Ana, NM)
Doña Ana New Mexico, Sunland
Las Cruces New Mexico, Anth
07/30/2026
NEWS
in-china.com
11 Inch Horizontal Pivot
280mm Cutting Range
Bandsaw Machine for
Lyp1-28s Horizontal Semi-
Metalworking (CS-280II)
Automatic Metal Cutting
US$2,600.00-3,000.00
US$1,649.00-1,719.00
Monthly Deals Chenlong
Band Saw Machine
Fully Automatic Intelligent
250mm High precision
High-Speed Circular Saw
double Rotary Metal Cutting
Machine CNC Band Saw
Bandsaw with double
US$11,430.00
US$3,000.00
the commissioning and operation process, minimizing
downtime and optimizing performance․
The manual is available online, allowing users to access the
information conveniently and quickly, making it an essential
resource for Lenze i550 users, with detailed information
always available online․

*****

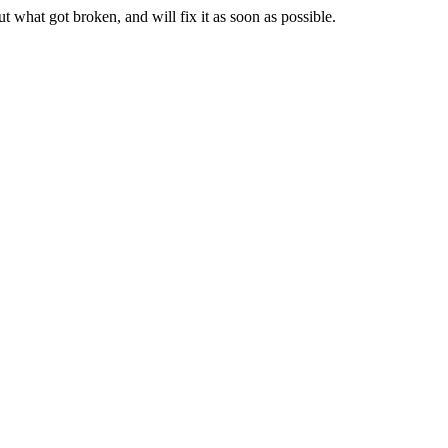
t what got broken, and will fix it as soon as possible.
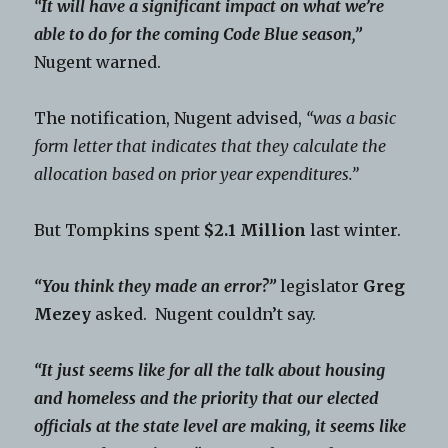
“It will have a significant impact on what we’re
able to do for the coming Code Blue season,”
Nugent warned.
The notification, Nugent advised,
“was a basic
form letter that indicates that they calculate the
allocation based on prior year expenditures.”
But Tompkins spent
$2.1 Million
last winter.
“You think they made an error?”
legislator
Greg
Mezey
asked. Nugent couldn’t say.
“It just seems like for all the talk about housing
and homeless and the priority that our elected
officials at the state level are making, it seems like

*****

**TASK DETAILS**
Reproduce the stretch from "on what we’re" through "officials at the", switching "form letter" to "standard letter" and keeping everything else the same.

**RESULT OF THE TASK**
“It will have a significant impact on what we’re
able to do for the coming Code Blue season,”
Nugent warned.
The notification, Nugent advised,
“was a basic
standard letter that indicates that they calculate the
allocation based on prior year expenditures.”
But Tompkins spent
$2.1 Million
last winter.
“You think they made an error?”
legislator
Greg
Mezey
asked. Nugent couldn’t say.
“It just seems like for all the talk about housing
and homeless and the priority that our elected
officials at the state level are making, it seems like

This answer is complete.